Saturday, February 1, 2014

Define "Passport"

Germany has been discussing dual citizenship in earnest for a good two decades and the new government wants to make it easier for immigrants and their children to hold dual citizenship.

The debate has been lively and weird, and an article by a German scholar in Die Welt fuels the arguments by claiming the plans are no more than a blind giveaway of citizenship.

Historically, to be a German citizen, one of your parents must have been German. This excluded children of immigrants, a situation that grew so bad that the government relented and put a "make your choice" system in place. Children of non-citizens were given the choice between their parents' citizenship and German citizenship as young adults.

Plans to extend this are being ridiculed as going from "being German" to "also German". "Germans' sense as a nation is broken", says the scholar author of the article, calling for greater "integration" of immigrants.

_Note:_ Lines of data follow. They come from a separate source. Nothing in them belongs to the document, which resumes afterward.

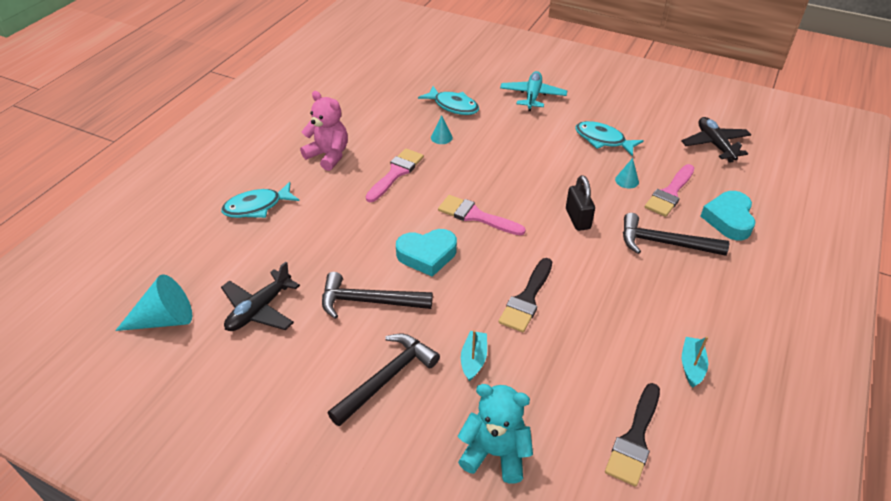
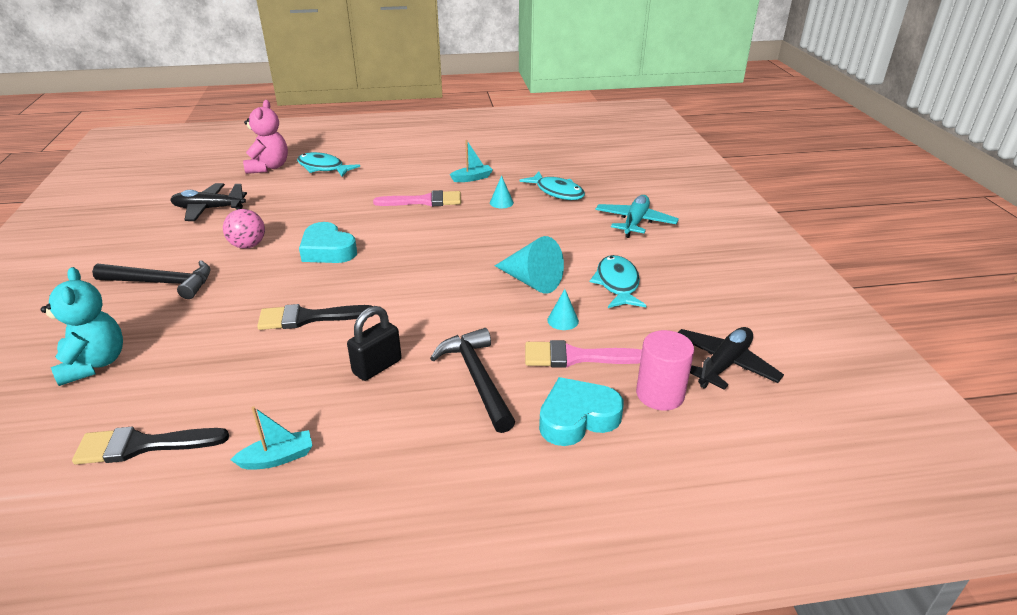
camera: 55 degrees right, 10 degrees down
turquoise cone [115,274,192,331] -> turquoise cone moved to [495,236,564,294]
pink teddy bear [300,91,348,171] -> pink teddy bear moved to [243,100,288,174]
black hammer [322,272,433,319] -> pink ball [223,209,265,249]
turquoise fish [418,86,479,115] -> turquoise fish turned 45 degrees counterclockwise [519,172,585,200]
pink brush [438,195,526,236] -> none
turquoise boat [461,330,487,381] -> turquoise boat moved to [450,140,493,182]
turquoise plane [500,71,567,111] -> turquoise plane turned 45 degrees counterclockwise [595,195,679,238]
black padlock [566,175,595,231] -> black padlock moved to [347,306,402,381]
none -> pink cylinder [636,330,694,411]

The reader comments in Die Welt support his views with the exception of one.

So, does Germany have a problem with diversity?

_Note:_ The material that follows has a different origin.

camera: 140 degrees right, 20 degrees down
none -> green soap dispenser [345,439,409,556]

Yes, but not in the sense you'd first think.

We at the K-Landnews like to think that the immense pressure on immigrants is really a reflection of the fact that there has never been a German nation in the "legal theory" sense of the word.

What is a passport then?

A travel document the government can take away from you rendering you about as free as a cow in a feed lot?

A symbol of belonging to a bigger entity, a culture, a community of shared values and history?